The crowd breathed out, a prolonged whisper. The crier’s trumpet clanged on the cobbles. The toad remained placid, his mouth fastened on the back of Vosper’s neck. And Vosper dropped his stick, put his hands up to the creature and gave another cry when he felt its skin.

Hawk turned. He dived again, claws extended. They hooked into the toad and he flapped and flapped again, but the creature’s sticky pads kept their hold on Vosper’s neck. Vosper locked his hands on its back legs. Hawk beat. He beat his wings. Hawk was stronger. The pads came free. The back legs slid from Vosper’s grasp. But still Hawk could not rise with the toad. Its tongue was buried deep in Vosper’s neck, under the skull bone. As Hawk whacked the air with his wings it began to stretch, but the toad held on. The crier drew his sword.

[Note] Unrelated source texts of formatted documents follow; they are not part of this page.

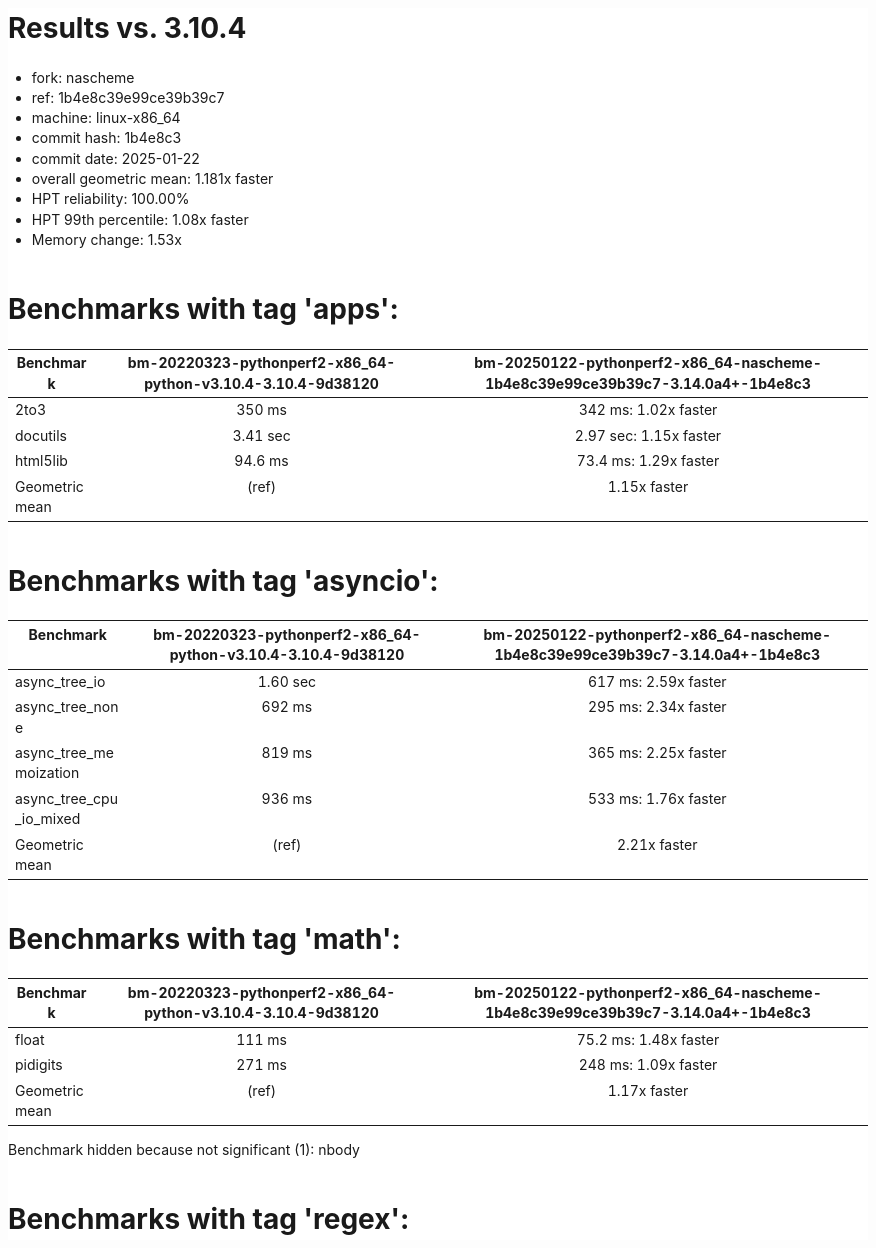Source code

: # Results vs. 3.10.4

- fork: nascheme
- ref: 1b4e8c39e99ce39b39c7
- machine: linux-x86_64
- commit hash: 1b4e8c3
- commit date: 2025-01-22
- overall geometric mean: 1.181x faster
- HPT reliability: 100.00%
- HPT 99th percentile: 1.08x faster
- Memory change: 1.53x

Benchmarks with tag 'apps':
===========================

| Benchmark      | bm-20220323-pythonperf2-x86_64-python-v3.10.4-3.10.4-9d38120 | bm-20250122-pythonperf2-x86_64-nascheme-1b4e8c39e99ce39b39c7-3.14.0a4+-1b4e8c3 |
|----------------|:------------------------------------------------------------:|:------------------------------------------------------------------------------:|
| 2to3           | 350 ms                                                       | 342 ms: 1.02x faster                                                           |
| docutils       | 3.41 sec                                                     | 2.97 sec: 1.15x faster                                                         |
| html5lib       | 94.6 ms                                                      | 73.4 ms: 1.29x faster                                                          |
| Geometric mean | (ref)                                                        | 1.15x faster                                                                   |

Benchmarks with tag 'asyncio':
==============================

| Benchmark               | bm-20220323-pythonperf2-x86_64-python-v3.10.4-3.10.4-9d38120 | bm-20250122-pythonperf2-x86_64-nascheme-1b4e8c39e99ce39b39c7-3.14.0a4+-1b4e8c3 |
|-------------------------|:------------------------------------------------------------:|:------------------------------------------------------------------------------:|
| async_tree_io           | 1.60 sec                                                     | 617 ms: 2.59x faster                                                           |
| async_tree_none         | 692 ms                                                       | 295 ms: 2.34x faster                                                           |
| async_tree_memoization  | 819 ms                                                       | 365 ms: 2.25x faster                                                           |
| async_tree_cpu_io_mixed | 936 ms                                                       | 533 ms: 1.76x faster                                                           |
| Geometric mean          | (ref)                                                        | 2.21x faster                                                                   |

Benchmarks with tag 'math':
===========================

| Benchmark      | bm-20220323-pythonperf2-x86_64-python-v3.10.4-3.10.4-9d38120 | bm-20250122-pythonperf2-x86_64-nascheme-1b4e8c39e99ce39b39c7-3.14.0a4+-1b4e8c3 |
|----------------|:------------------------------------------------------------:|:------------------------------------------------------------------------------:|
| float          | 111 ms                                                       | 75.2 ms: 1.48x faster                                                          |
| pidigits       | 271 ms                                                       | 248 ms: 1.09x faster                                                           |
| Geometric mean | (ref)                                                        | 1.17x faster                                                                   |

Benchmark hidden because not significant (1): nbody

Benchmarks with tag 'regex':
============================

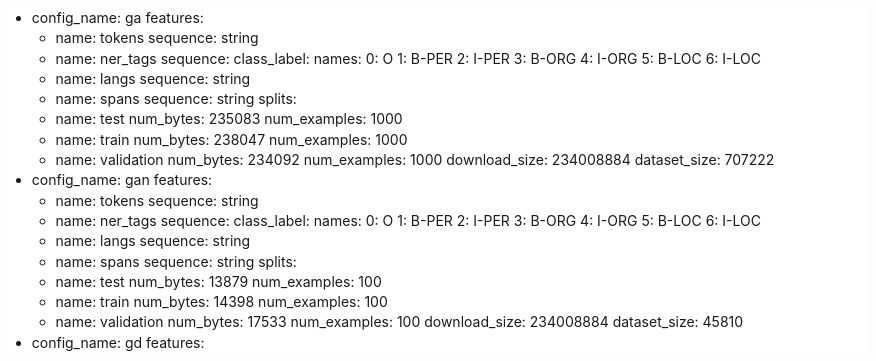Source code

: - config_name: ga
  features:
  - name: tokens
    sequence: string
  - name: ner_tags
    sequence:
      class_label:
        names:
          0: O
          1: B-PER
          2: I-PER
          3: B-ORG
          4: I-ORG
          5: B-LOC
          6: I-LOC
  - name: langs
    sequence: string
  - name: spans
    sequence: string
  splits:
  - name: test
    num_bytes: 235083
    num_examples: 1000
  - name: train
    num_bytes: 238047
    num_examples: 1000
  - name: validation
    num_bytes: 234092
    num_examples: 1000
  download_size: 234008884
  dataset_size: 707222
- config_name: gan
  features:
  - name: tokens
    sequence: string
  - name: ner_tags
    sequence:
      class_label:
        names:
          0: O
          1: B-PER
          2: I-PER
          3: B-ORG
          4: I-ORG
          5: B-LOC
          6: I-LOC
  - name: langs
    sequence: string
  - name: spans
    sequence: string
  splits:
  - name: test
    num_bytes: 13879
    num_examples: 100
  - name: train
    num_bytes: 14398
    num_examples: 100
  - name: validation
    num_bytes: 17533
    num_examples: 100
  download_size: 234008884
  dataset_size: 45810
- config_name: gd
  features: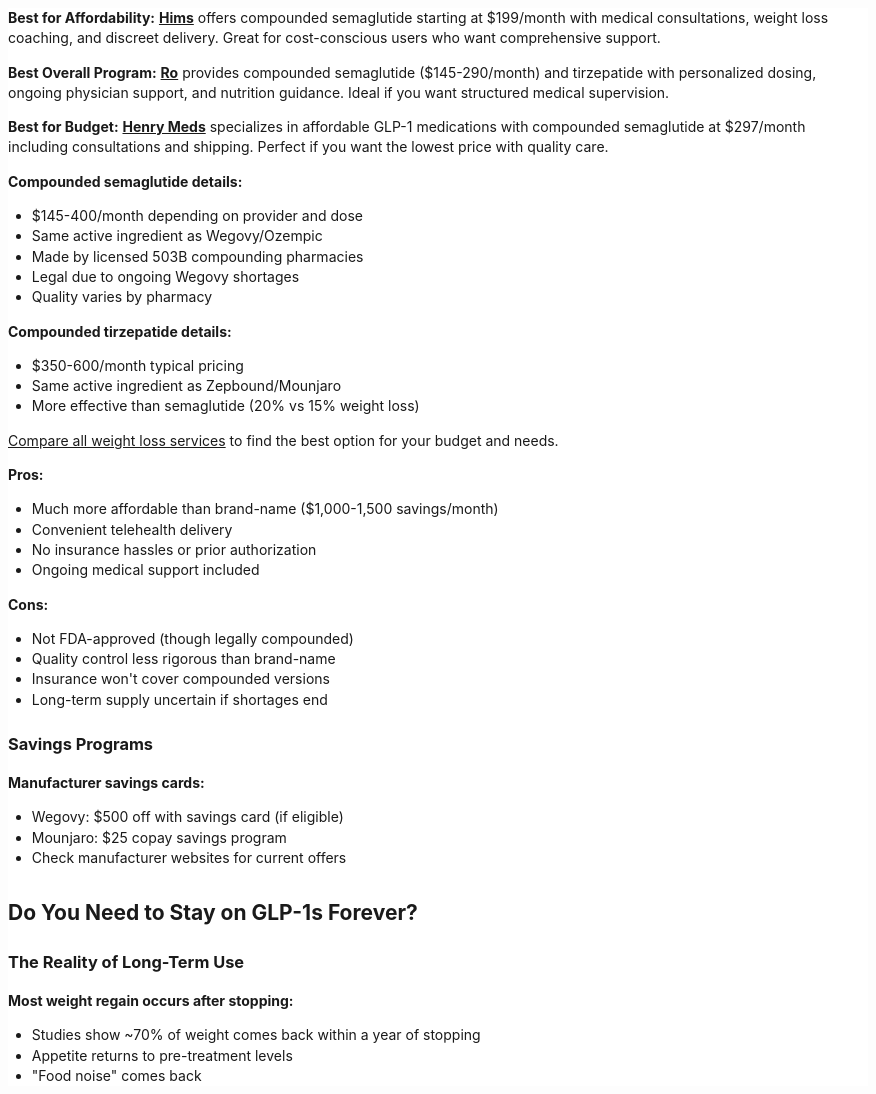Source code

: **Best for Affordability:** [**Hims**](/hims) offers compounded semaglutide starting at $199/month with medical consultations, weight loss coaching, and discreet delivery. Great for cost-conscious users who want comprehensive support.

**Best Overall Program:** [**Ro**](/ro) provides compounded semaglutide ($145-290/month) and tirzepatide with personalized dosing, ongoing physician support, and nutrition guidance. Ideal if you want structured medical supervision.

**Best for Budget:** [**Henry Meds**](/henry-meds) specializes in affordable GLP-1 medications with compounded semaglutide at $297/month including consultations and shipping. Perfect if you want the lowest price with quality care.

**Compounded semaglutide details:**
- $145-400/month depending on provider and dose
- Same active ingredient as Wegovy/Ozempic
- Made by licensed 503B compounding pharmacies
- Legal due to ongoing Wegovy shortages
- Quality varies by pharmacy

**Compounded tirzepatide details:**
- $350-600/month typical pricing
- Same active ingredient as Zepbound/Mounjaro
- More effective than semaglutide (20% vs 15% weight loss)

[Compare all weight loss services](/weight-loss) to find the best option for your budget and needs.

**Pros:**
- Much more affordable than brand-name ($1,000-1,500 savings/month)
- Convenient telehealth delivery
- No insurance hassles or prior authorization
- Ongoing medical support included

**Cons:**
- Not FDA-approved (though legally compounded)
- Quality control less rigorous than brand-name
- Insurance won't cover compounded versions
- Long-term supply uncertain if shortages end

### Savings Programs

**Manufacturer savings cards:**
- Wegovy: $500 off with savings card (if eligible)
- Mounjaro: $25 copay savings program
- Check manufacturer websites for current offers

## Do You Need to Stay on GLP-1s Forever?

### The Reality of Long-Term Use

**Most weight regain occurs after stopping:**
- Studies show ~70% of weight comes back within a year of stopping
- Appetite returns to pre-treatment levels
- "Food noise" comes back
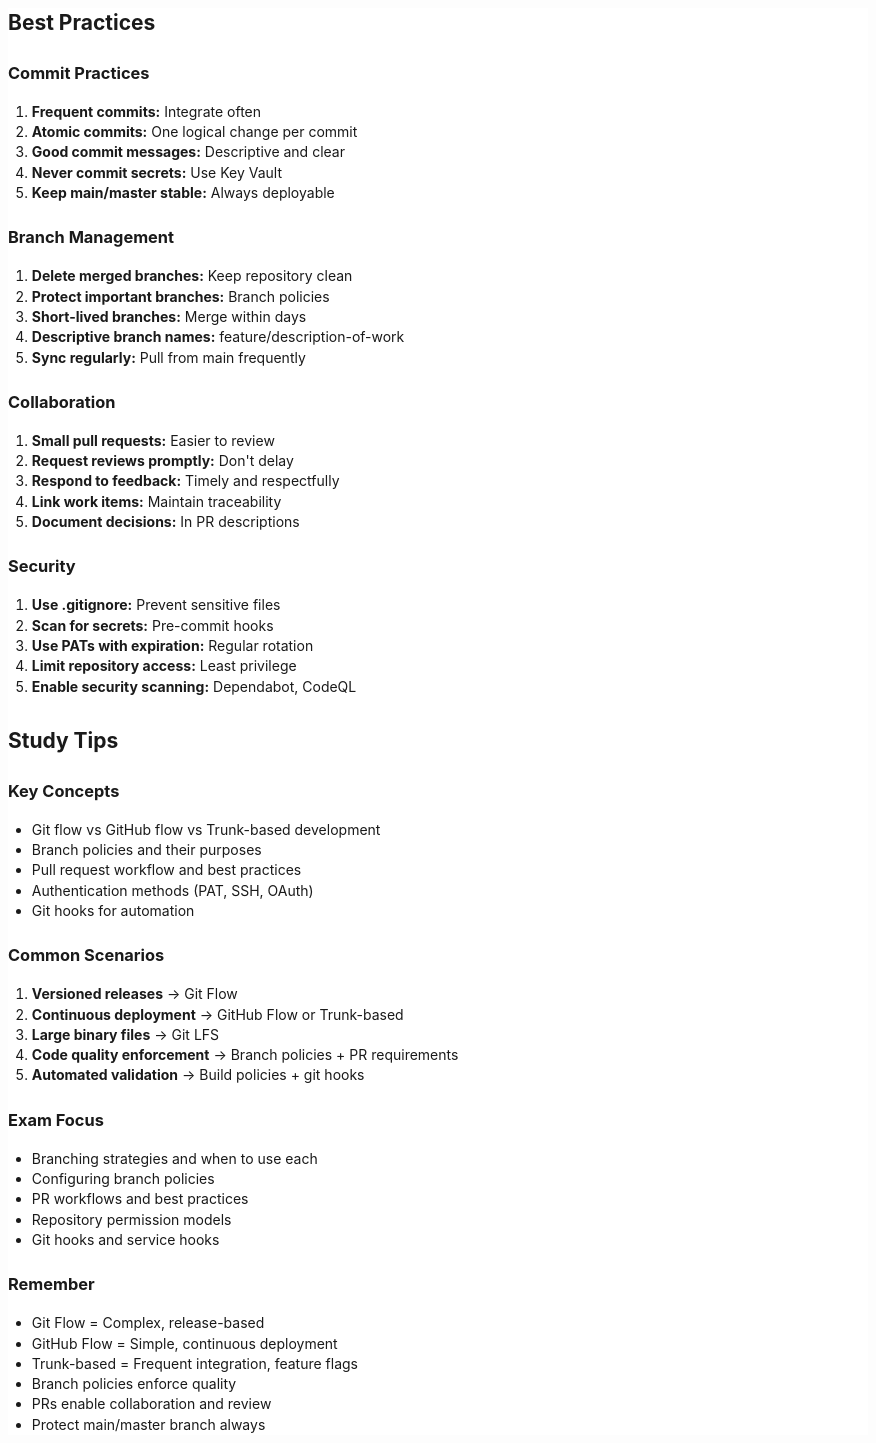 ## Best Practices

### Commit Practices
1. **Frequent commits:** Integrate often
2. **Atomic commits:** One logical change per commit
3. **Good commit messages:** Descriptive and clear
4. **Never commit secrets:** Use Key Vault
5. **Keep main/master stable:** Always deployable

### Branch Management
1. **Delete merged branches:** Keep repository clean
2. **Protect important branches:** Branch policies
3. **Short-lived branches:** Merge within days
4. **Descriptive branch names:** feature/description-of-work
5. **Sync regularly:** Pull from main frequently

### Collaboration
1. **Small pull requests:** Easier to review
2. **Request reviews promptly:** Don't delay
3. **Respond to feedback:** Timely and respectfully
4. **Link work items:** Maintain traceability
5. **Document decisions:** In PR descriptions

### Security
1. **Use .gitignore:** Prevent sensitive files
2. **Scan for secrets:** Pre-commit hooks
3. **Use PATs with expiration:** Regular rotation
4. **Limit repository access:** Least privilege
5. **Enable security scanning:** Dependabot, CodeQL

## Study Tips

### Key Concepts
- Git flow vs GitHub flow vs Trunk-based development
- Branch policies and their purposes
- Pull request workflow and best practices
- Authentication methods (PAT, SSH, OAuth)
- Git hooks for automation

### Common Scenarios
1. **Versioned releases** → Git Flow
2. **Continuous deployment** → GitHub Flow or Trunk-based
3. **Large binary files** → Git LFS
4. **Code quality enforcement** → Branch policies + PR requirements
5. **Automated validation** → Build policies + git hooks

### Exam Focus
- Branching strategies and when to use each
- Configuring branch policies
- PR workflows and best practices
- Repository permission models
- Git hooks and service hooks

### Remember
- Git Flow = Complex, release-based
- GitHub Flow = Simple, continuous deployment
- Trunk-based = Frequent integration, feature flags
- Branch policies enforce quality
- PRs enable collaboration and review
- Protect main/master branch always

Hana put her strength into Hawk. She did not know how, but she touched him as though with her hands. It was enough. With a wet sound the tongue came free and sprang back into the toad’s mouth. Hawk rose with the creature in his claws. It beat the air with its pads, its back legs paddled. Hawk went higher. He rose over Hana’s stake until he reached the height of the buildings round the square. The toad made a squeaking noise as Hawk let it go. It tried to inflate itself, lighten itself. But it fell like a bladder full of liquid and burst on the stones at Hana’s feet.